### The exercise
Update the opinion piece on McCain, starting with "They say politics" and going on through "work of fiction.", so that "unrepentant" becomes "shameless" and the rest of that stretch stays the same.

### Selection
..............................

Rather than run his own his ideas and values, McCain has instead abandoned them altogether. Those tax cuts? Now they are the best thing since they lit up the baseball park and started playing at night. Climate change? Immigration? He won’t even support the very legislation he wrote. George Bush? Voted with him 95 percent of the time. Karl Rove? He didn’t just rip a page out of his playbook. He stole the book and the sequels. Rather than bank on his once vaunted integrity, McCain and his running mate Alaska Governor Sarah Palin have wrapped themselves in victimhood while throwing firebombs at Senator Barack Obama.
They say politics ain’t beanbag, but McCain has become the very kind of vile, unrepentant politician he told us so often he despised. And it’s a work of fiction.
All of it.
He could take the easy way out and blame his campaign. But it’s his voice on my TV screen saying, “I’m John McCain and I approve this message.” It’s John McCain on the morning shows, angrily attacking his questioners, as time and time again he is called on the carpet for the stream of whoppers he’s told lately. Cindy McCain was right. The ladies of The View picked them bare. They forgot that Barbara Walters is a real journalist. So let’s roll the tape.
Obama will raise your taxes. Lie. His tax cuts will reach 80 percent of Americans. Who does he leave out? The same people who brought you exorbitant gas prices and the mortgage meltdown.
Obama wanted to teach sex education to kindergartners. Lie. The legislation called for age appropriate sex education, including a curriculum that would teach five year olds how to spot sexual predators.
One by one, McCain has been called on to condemn the lies and what did he do? He doubled down quicker than a seasoned Vegas blackjack player. To the contrary, he’s mounted a high horse on a low road. Look at me! I’m a POW.
McCain once railed against the intolerance of the Christian Right. The very people he has now pandered to in order to win his selection of Palin. This is nothing short of “personal treason” as one columnist for the Washington Post so aptly put it. As evidenced by her performance in an interview with ABC’s Charles Gibson, she is patently unprepared to run anything bigger than the local Piggly Wiggly.
The McCain I once respected and admired is long gone. This McCain -- the one who wouldn’t know the truth if it jumped up and bit him in the face -- is categorically unfit to lead.
So, on this one, John McCain, thanks, but no thanks. If I want a Whopper, I’ll stop by Burger King.

..............................

### Provided data

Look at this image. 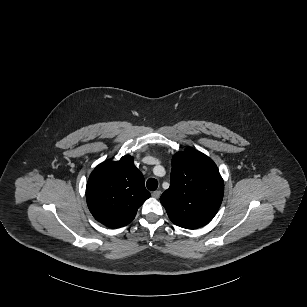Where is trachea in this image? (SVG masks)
<instances>
[{
    "label": "trachea",
    "instance_id": "obj_1",
    "mask_svg": "<svg viewBox=\"0 0 307 307\" xmlns=\"http://www.w3.org/2000/svg\"><path fill=\"white\" fill-rule=\"evenodd\" d=\"M146 186L150 191H155L158 187V182L156 179L150 178L146 182Z\"/></svg>",
    "mask_w": 307,
    "mask_h": 307
}]
</instances>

..............................

### Answer for the task
They say politics ain’t beanbag, but McCain has become the very kind of vile, shameless politician he told us so often he despised. And it’s a work of fiction.